Hopefully you have been noticing my absence recently. Hopefully. But I have had a lot going on and one of the courses I am taking in a quest for another degree, this one to finish up my Bachelors in Organizational Leadership at Columbia Southern University, has been challenging. Challenging in a good way, but challenging, just the same.
While we must simplify our lives sometimes, we need to maintain balance. If we let things get below a certain level of stress, we become complacent, we get lazy, we lose our edge. If we add too much stress, we actually lose focus as our vision narrows, we become distracted and prone to error, and we suffer.
Like one of my new distractions, pictured here, we must also get some rest. We sometimes feel like we need to cram eleven pounds of shit into a ten-pound bag, but if we fail to recharge, we won't be any good to anyone. Thus, we need to step out of the batter's box, relax for a little, then re-engage.
One of my favorite authors, Timber Hawkeye, today on Facebook related a story that may be familiar to some of you already (it's been around a while). I had actually it heard a while ago myself, but he deservedly gets the credit for bringing it back to my attention:
A professor stood in front of his philosophy class with a bucket full of golf balls. He asked the students if the bucket was full, and they all agreed that it was. He then poured a box of pebbles into the bucket, and the pebbles naturally rolled into the open spaces between the golf balls. When he asked the students if the bucket was full, they again agreed that it was. The professor then poured a box of sand into the bucket, which filled up everything else. All the students responded with an unanimous "Yes!" when he asked again if the bucket was now full. Finally, he poured two cups of tea into the bucket, effectively filling the empty space between the sand. The students laughed.

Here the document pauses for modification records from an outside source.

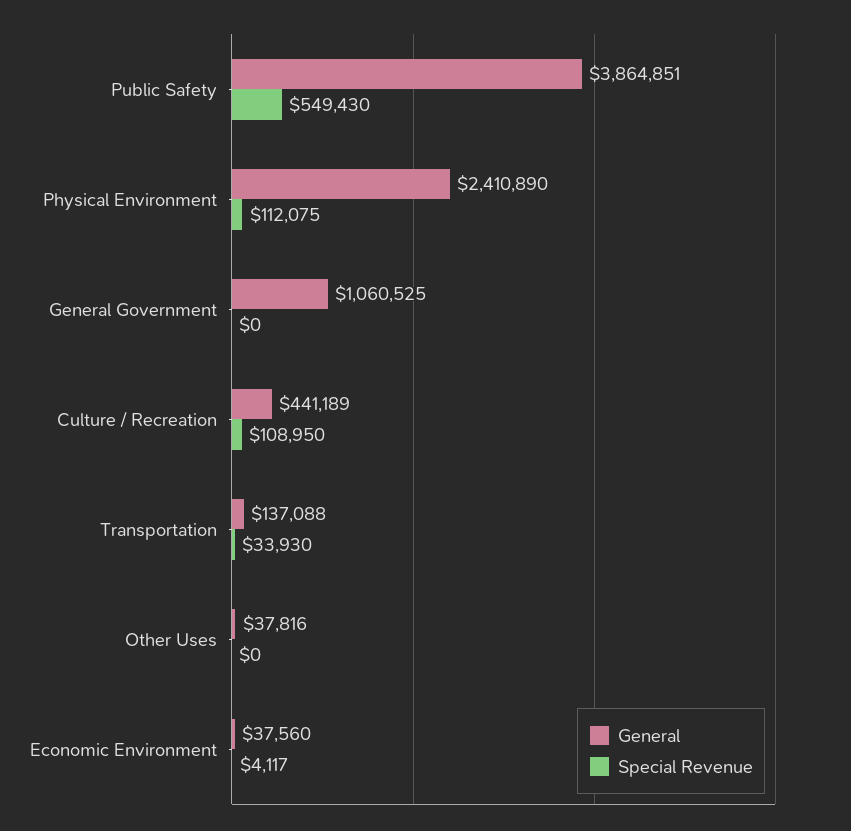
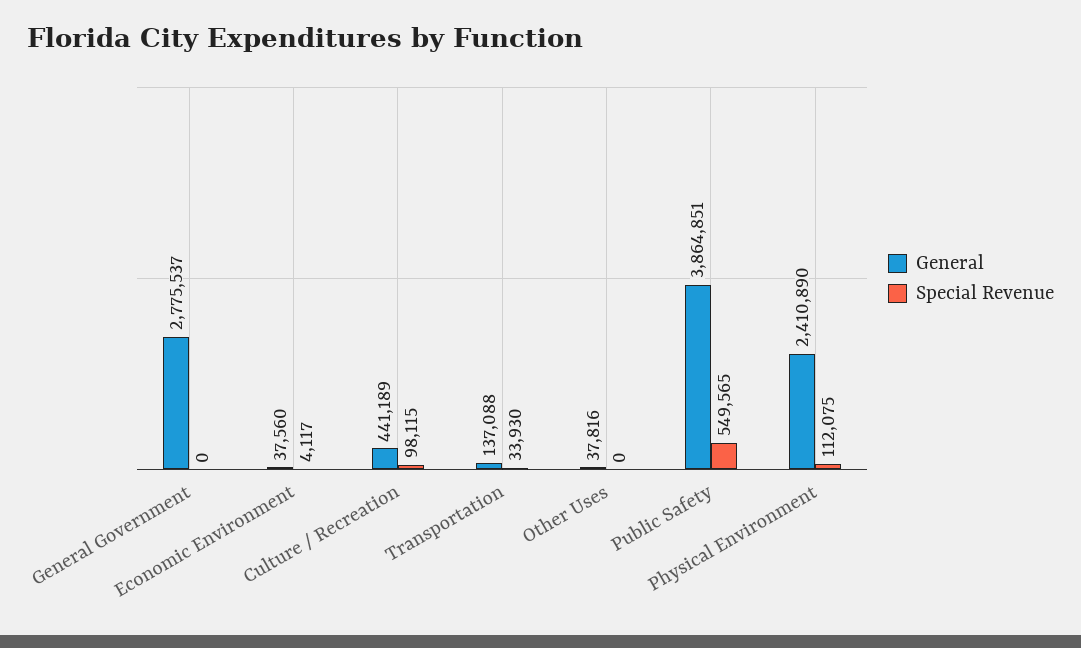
  {
    "General": {
      "Public Safety": 3864851,
      "Physical Environment": 2410890,
-     "General Government": 1060525,
+     "General Government": 2775537,
      "Culture / Recreation": 441189,
      "Transportation": 137088,
      "Other Uses": 37816,
      "Economic Environment": 37560
    },
    "Special Revenue": {
-     "Public Safety": 549430,
+     "Public Safety": 549565,
      "Physical Environment": 112075,
      "General Government": 0,
-     "Culture / Recreation": 108950,
+     "Culture / Recreation": 98115,
      "Transportation": 33930,
      "Other Uses": 0,
      "Economic Environment": 4117
    }
  }

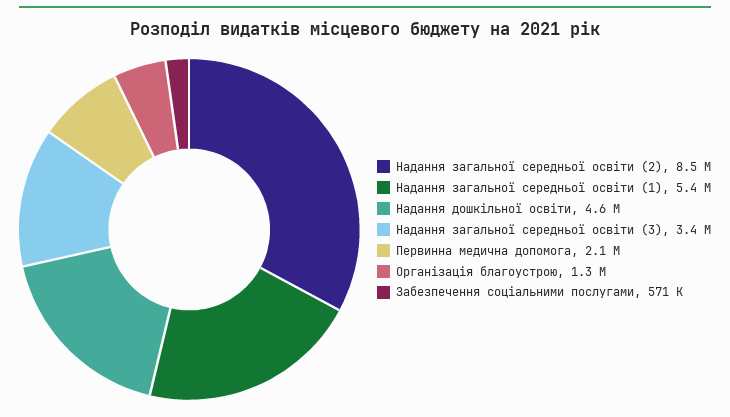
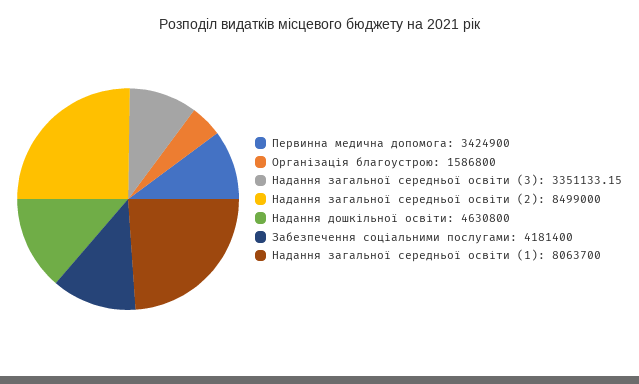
  {
    "Надання загальної середньої освіти (2)": 8499000,
-   "Надання загальної середньої освіти (1)": 5400000,
+   "Надання загальної середньої освіти (1)": 8063700,
    "Надання дошкільної освіти": 4630800,
    "Надання загальної середньої освіти (3)": 3351133.15,
-   "Первинна медична допомога": 2100000,
+   "Первинна медична допомога": 3424900,
-   "Організація благоустрою": 1300000,
+   "Організація благоустрою": 1586800,
-   "Забезпечення соціальними послугами": 571000
+   "Забезпечення соціальними послугами": 4181400
  }

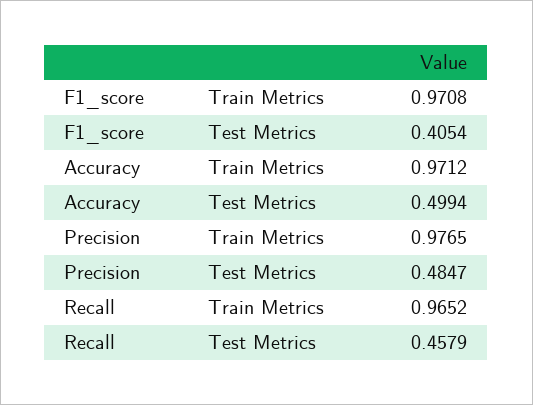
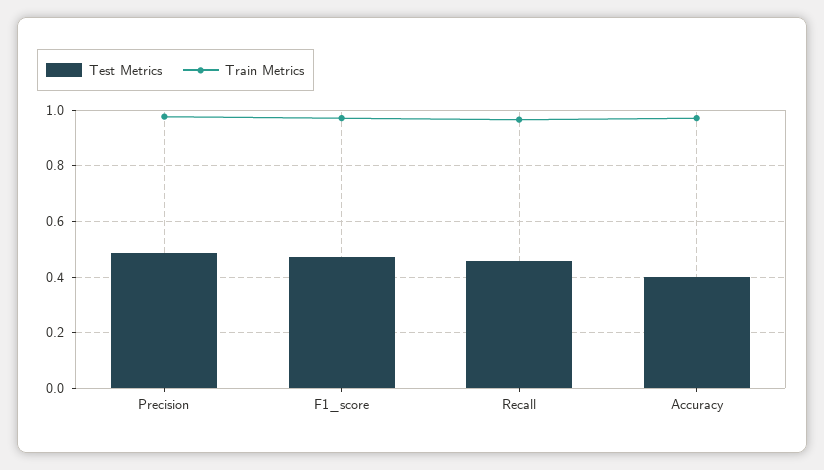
  {
    "Train Metrics": {
      "F1_score": 0.9708,
      "Accuracy": 0.9712,
      "Precision": 0.9765,
      "Recall": 0.9652
    },
    "Test Metrics": {
-     "F1_score": 0.4054,
+     "F1_score": 0.475,
-     "Accuracy": 0.4994,
+     "Accuracy": 0.4,
      "Precision": 0.4847,
      "Recall": 0.4579
    }
  }

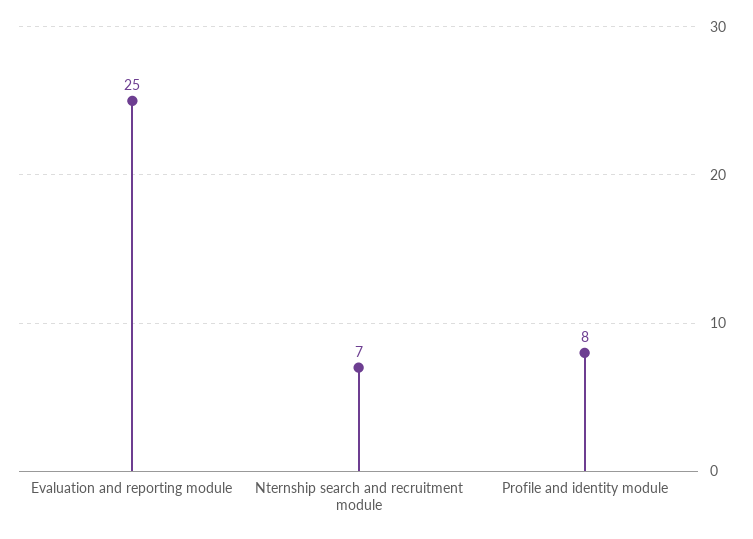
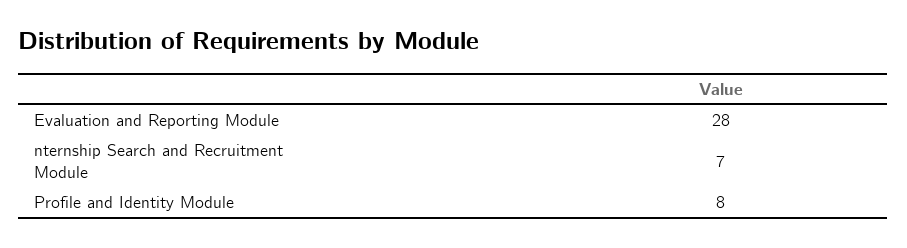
  {
-   "Evaluation and reporting module": 25,
+   "Evaluation and reporting module": 28,
    "Nternship search and recruitment module": 7,
    "Profile and identity module": 8
  }

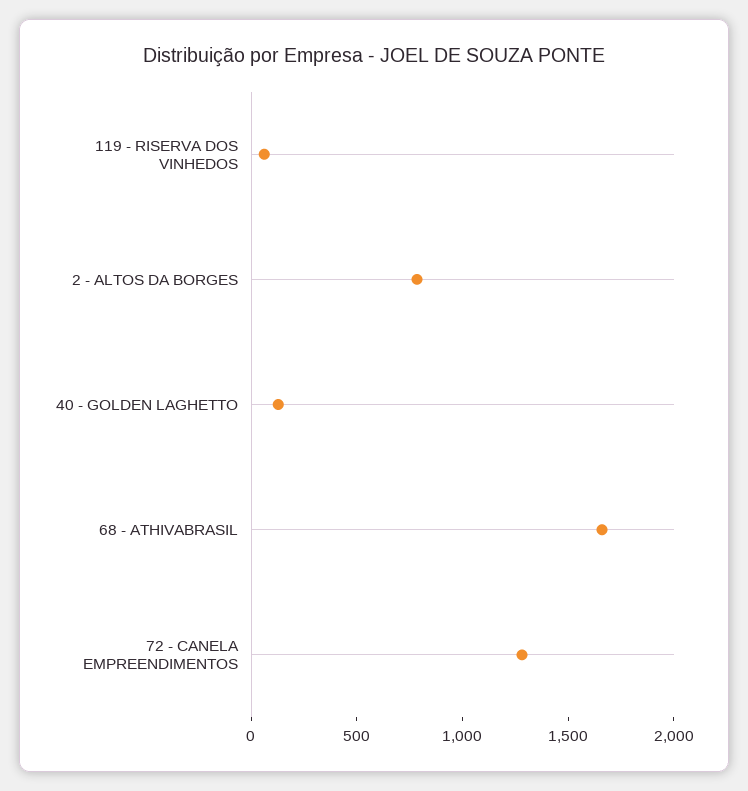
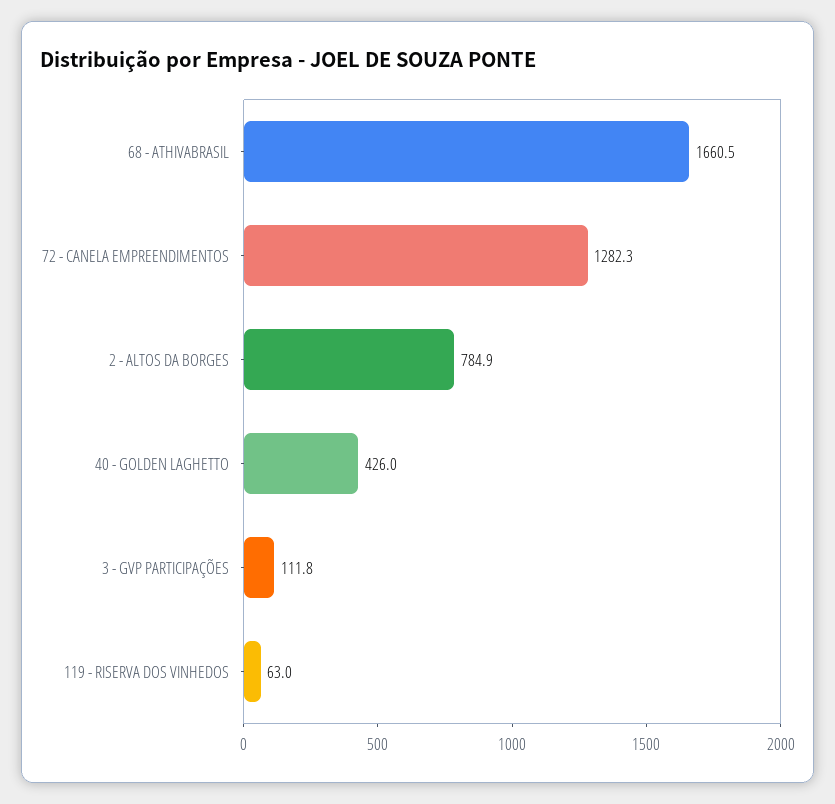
  {
    "119 - RISERVA DOS VINHEDOS": 63,
    "2 - ALTOS DA BORGES": 784.9,
-   "40 - GOLDEN LAGHETTO": 100,
+   "40 - GOLDEN LAGHETTO": 426,
    "68 - ATHIVABRASIL": 1660.5,
-   "72 - CANELA EMPREENDIMENTOS": 1282.3
+   "72 - CANELA EMPREENDIMENTOS": 1282.3,
+   "3 - GVP PARTICIPAÇÕES": 111.8
  }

"Now," said the professor, as the laughter subsided, "I want you to recognize that this bucket represents your life. The golf balls are the important things (God, health, friends, family, and favorite passions). They are the things that even if everything else was lost and only they remained, your life would still be full. The pebbles represent things like your job, house and car, and the sand represents everything else (the small stuff). So if you put the sand into the bucket first, then there is no room for the pebbles or the golf balls.
Don't spend all your time and energy on the small stuff, or you will never have room for what's truly important. Set your priorities and take care of the golf balls first, everything else is just sand. But remember, no matter how full your life may seem, there's always room for a cup of tea with a friend.
We have priorities in our lives that we must balance, but we can't forget what is important to us. This blog, Firehouse Zen, is extraordinarily important to me as it has enabled me to meet amazing people, have great discourse, learn a profound amount about my world as well as myself, and on occasion, make me feel like I am contributing to your world as well. So don't think I have given up: I'm just slammed right now. This especially happens every Fall and eventually the cycle catches back up, with so much going on in my life at this time of the year. But please, continue to share with me on here, on the Firehouse Zen Facebook page, and on the Firehouse Zen Twitter page as well.
Find what is important in your life and keep it there. Don't forget the basic things we need for having a full life, expand your horizons, and reach out a little. As always, stay challenged, stay flexible, but most importantly, stay balanced.